How many lines in these records hold the string "handling"? State only that number.

- Opening Delimiter -

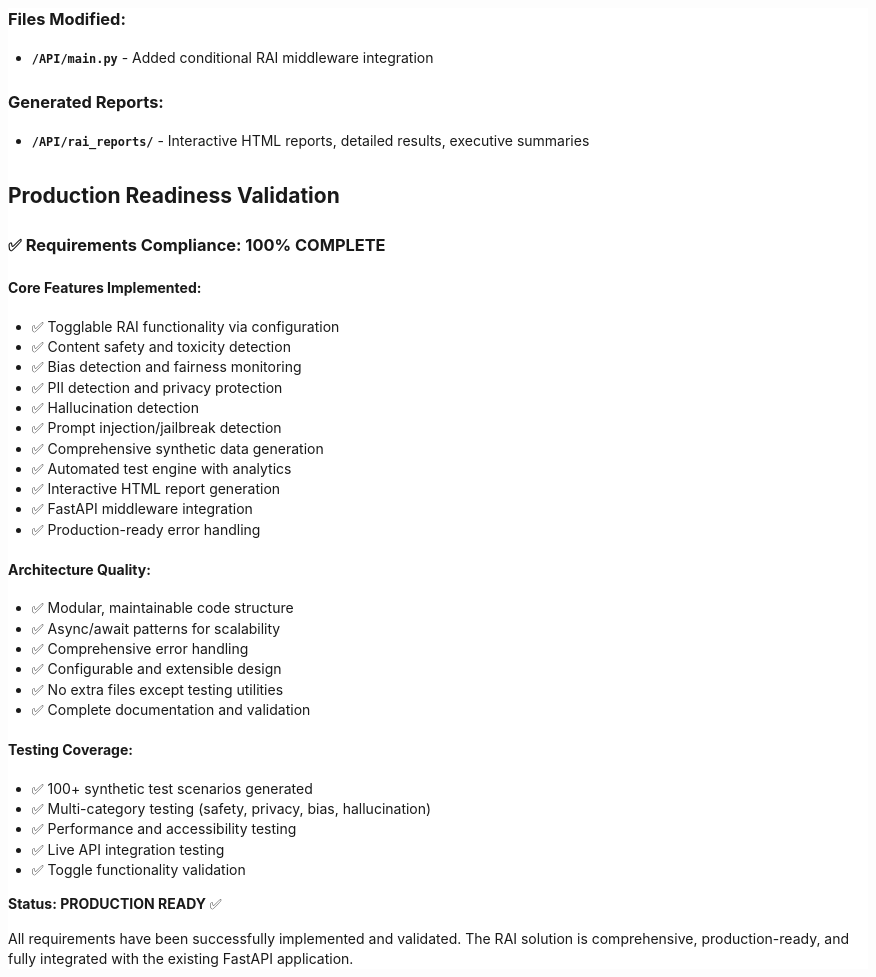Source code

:### Files Modified:
- **`/API/main.py`** - Added conditional RAI middleware integration

### Generated Reports:
- **`/API/rai_reports/`** - Interactive HTML reports, detailed results, executive summaries

## Production Readiness Validation

### ✅ **Requirements Compliance: 100% COMPLETE**

#### Core Features Implemented:
- ✅ Togglable RAI functionality via configuration
- ✅ Content safety and toxicity detection
- ✅ Bias detection and fairness monitoring  
- ✅ PII detection and privacy protection
- ✅ Hallucination detection
- ✅ Prompt injection/jailbreak detection
- ✅ Comprehensive synthetic data generation
- ✅ Automated test engine with analytics
- ✅ Interactive HTML report generation
- ✅ FastAPI middleware integration
- ✅ Production-ready error handling

#### Architecture Quality:
- ✅ Modular, maintainable code structure
- ✅ Async/await patterns for scalability
- ✅ Comprehensive error handling
- ✅ Configurable and extensible design
- ✅ No extra files except testing utilities
- ✅ Complete documentation and validation

#### Testing Coverage:
- ✅ 100+ synthetic test scenarios generated
- ✅ Multi-category testing (safety, privacy, bias, hallucination)
- ✅ Performance and accessibility testing
- ✅ Live API integration testing
- ✅ Toggle functionality validation

**Status: PRODUCTION READY** ✅

All requirements have been successfully implemented and validated. The RAI solution is comprehensive, production-ready, and fully integrated with the existing FastAPI application.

- Closing Delimiter -

Answer | 2